Blue Growth is a European strategy to drive the economy in the marine and maritime sector—through practices like deep sea mining, aquaculture, and more—but Oceana in Europe is advocating for the importance of long-term protection for marine ecosystems as a mean to instill sustainable economies and profitable fisheries in the long run. This article originally appeared on Oceana in Europe’s blog.
Blue Growth is a new strategy recently launched in the EU, wherein seas and oceans are seen as drivers of the European economy. It represents about 5.4 million jobs and is expected to generate a gross added value of almost €500 billion a year. Shipping, coastal and cruise tourism, offshore wind, shipbuilding, aquaculture, and blue biotechnologies are considered to be some of the most promising sectors of the Baltic Sea maritime economy.
Last week, I attended the 5th Annual Forum of the EU Strategy for the Baltic Sea Region and the Baltic Development Forum Summit hosted by the City of Turku in Finland. Most of the sessions were related to this strategy, as well as to smart solutions and innovation.

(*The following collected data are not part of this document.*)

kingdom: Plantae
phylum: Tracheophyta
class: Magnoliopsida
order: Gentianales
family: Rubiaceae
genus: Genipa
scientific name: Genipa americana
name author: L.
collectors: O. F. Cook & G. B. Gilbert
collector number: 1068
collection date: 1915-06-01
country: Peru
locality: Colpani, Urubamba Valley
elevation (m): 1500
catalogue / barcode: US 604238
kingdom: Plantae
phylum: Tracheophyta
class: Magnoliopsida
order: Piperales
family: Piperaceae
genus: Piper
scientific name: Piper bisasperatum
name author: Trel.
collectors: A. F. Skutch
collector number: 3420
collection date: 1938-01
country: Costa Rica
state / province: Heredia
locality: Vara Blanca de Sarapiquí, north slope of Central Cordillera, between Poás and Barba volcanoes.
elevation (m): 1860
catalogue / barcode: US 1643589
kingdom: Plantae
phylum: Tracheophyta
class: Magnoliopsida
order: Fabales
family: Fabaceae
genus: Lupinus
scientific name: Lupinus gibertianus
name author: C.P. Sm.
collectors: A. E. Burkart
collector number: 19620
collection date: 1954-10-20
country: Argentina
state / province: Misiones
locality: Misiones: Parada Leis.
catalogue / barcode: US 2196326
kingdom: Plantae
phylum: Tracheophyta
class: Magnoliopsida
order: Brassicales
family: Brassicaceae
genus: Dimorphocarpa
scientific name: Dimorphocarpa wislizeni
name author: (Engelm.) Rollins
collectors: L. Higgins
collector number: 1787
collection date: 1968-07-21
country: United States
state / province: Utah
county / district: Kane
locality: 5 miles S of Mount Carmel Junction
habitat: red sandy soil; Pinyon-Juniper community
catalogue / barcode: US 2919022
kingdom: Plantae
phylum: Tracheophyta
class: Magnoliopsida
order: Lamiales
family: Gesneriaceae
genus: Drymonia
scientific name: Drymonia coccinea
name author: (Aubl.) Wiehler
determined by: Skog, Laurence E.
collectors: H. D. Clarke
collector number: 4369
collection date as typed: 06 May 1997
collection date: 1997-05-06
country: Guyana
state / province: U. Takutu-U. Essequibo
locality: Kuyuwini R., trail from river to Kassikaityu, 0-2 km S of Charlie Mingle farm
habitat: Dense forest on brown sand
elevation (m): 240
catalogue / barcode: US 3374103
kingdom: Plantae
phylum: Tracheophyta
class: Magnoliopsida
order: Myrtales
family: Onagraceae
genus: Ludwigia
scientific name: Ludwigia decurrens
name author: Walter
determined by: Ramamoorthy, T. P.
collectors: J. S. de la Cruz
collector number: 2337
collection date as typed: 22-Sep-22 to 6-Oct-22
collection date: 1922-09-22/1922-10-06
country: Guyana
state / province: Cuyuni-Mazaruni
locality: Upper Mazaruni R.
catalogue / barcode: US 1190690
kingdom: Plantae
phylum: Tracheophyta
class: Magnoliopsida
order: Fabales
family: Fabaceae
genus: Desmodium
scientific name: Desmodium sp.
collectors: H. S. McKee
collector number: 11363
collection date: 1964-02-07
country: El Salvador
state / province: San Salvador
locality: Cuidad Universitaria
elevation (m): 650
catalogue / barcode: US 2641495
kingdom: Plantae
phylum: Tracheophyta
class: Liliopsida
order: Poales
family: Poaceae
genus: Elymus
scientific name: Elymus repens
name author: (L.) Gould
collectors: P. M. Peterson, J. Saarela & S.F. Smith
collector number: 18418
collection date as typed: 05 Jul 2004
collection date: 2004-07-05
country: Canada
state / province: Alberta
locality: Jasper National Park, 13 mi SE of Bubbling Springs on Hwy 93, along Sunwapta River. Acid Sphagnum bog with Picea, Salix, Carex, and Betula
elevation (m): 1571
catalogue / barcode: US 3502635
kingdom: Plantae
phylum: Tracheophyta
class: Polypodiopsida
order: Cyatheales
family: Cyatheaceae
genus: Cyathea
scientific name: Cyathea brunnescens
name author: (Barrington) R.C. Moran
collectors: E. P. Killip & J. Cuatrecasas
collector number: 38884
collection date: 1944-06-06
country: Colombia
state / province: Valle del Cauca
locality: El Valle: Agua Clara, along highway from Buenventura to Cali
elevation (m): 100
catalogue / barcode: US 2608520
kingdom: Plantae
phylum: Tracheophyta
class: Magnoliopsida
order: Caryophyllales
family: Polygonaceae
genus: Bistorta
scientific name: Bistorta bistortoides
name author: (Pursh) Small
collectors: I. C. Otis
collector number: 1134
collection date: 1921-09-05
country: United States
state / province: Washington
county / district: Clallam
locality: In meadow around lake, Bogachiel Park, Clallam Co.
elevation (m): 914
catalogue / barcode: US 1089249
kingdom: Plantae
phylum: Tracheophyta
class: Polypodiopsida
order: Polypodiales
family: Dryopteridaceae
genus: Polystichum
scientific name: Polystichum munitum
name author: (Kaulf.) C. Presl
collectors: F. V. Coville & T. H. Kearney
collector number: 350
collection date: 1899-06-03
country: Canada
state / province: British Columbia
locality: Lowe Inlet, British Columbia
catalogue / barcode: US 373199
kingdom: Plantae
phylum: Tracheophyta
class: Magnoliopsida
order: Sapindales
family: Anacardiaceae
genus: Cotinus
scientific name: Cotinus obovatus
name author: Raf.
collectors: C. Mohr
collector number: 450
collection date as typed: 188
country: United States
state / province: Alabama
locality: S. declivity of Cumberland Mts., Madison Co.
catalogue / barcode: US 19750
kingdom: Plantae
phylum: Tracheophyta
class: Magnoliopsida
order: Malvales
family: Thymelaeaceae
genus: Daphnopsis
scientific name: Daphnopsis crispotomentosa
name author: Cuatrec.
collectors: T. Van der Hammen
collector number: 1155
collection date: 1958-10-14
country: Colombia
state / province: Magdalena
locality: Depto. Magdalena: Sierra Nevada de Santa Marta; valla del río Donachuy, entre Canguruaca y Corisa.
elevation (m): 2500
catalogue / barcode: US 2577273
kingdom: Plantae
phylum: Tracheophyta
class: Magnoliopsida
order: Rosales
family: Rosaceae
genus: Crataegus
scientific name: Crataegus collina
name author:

Oddly enough, business people and economists used the same terminology in their presentations that I often use when discussing the future of the Baltic Sea, like “thriving ecosystems,” “natural capital,” and “resilience,” but it quickly became evident that their context was completely different from mine. While I talked about the value of the natural world, they discussed finance and economic growth. I did not hear a single speaker express concern about:
1) The fact that we live in a world of limited natural resources;
2) The notion that continued growth may not be possible; or
3) That our marine environment has deteriorated to a point that it is already challenging the way we live.
A recent study commissioned by the World Wildlife Fund concluded that a healthy Baltic Sea has the potential to produce €32 billion more than if we just continue with business as usual. This also means it has the potential to produce over half a million more jobs.
The continuing decline of the state of the sea will result in potentially irreversible losses, and undermine any economic predictions that are founded in the restoration of healthy ecosystems. It’s hard to imagine why these issues aren’t of concern to those pushing an economic agenda. I am saddened to say that besides the superficially similar terminology they used, I feel that we couldn’t be further apart with our views.
Oceana believes that the only solution for profitable and sustainable blue economies is the kind that is built on healthy ecosystems. I had a chance to present this view to the private sector in the only session dedicated to the value of the Baltic Sea by discussing the benefits of marine protected areas. In addition to the fact that that all Baltic Sea creatures and habitats deserve to be protected in their own right, we also need to have a healthy sea in order to have sustainable economies and profitable fisheries in the future. We need clean waters, clean beaches, and non-poisonous fish to eat in order to maintain the various recreational uses of the sea, which also could have huge economical potential.
A restored Baltic Sea would be worth so much more than it is in its current state.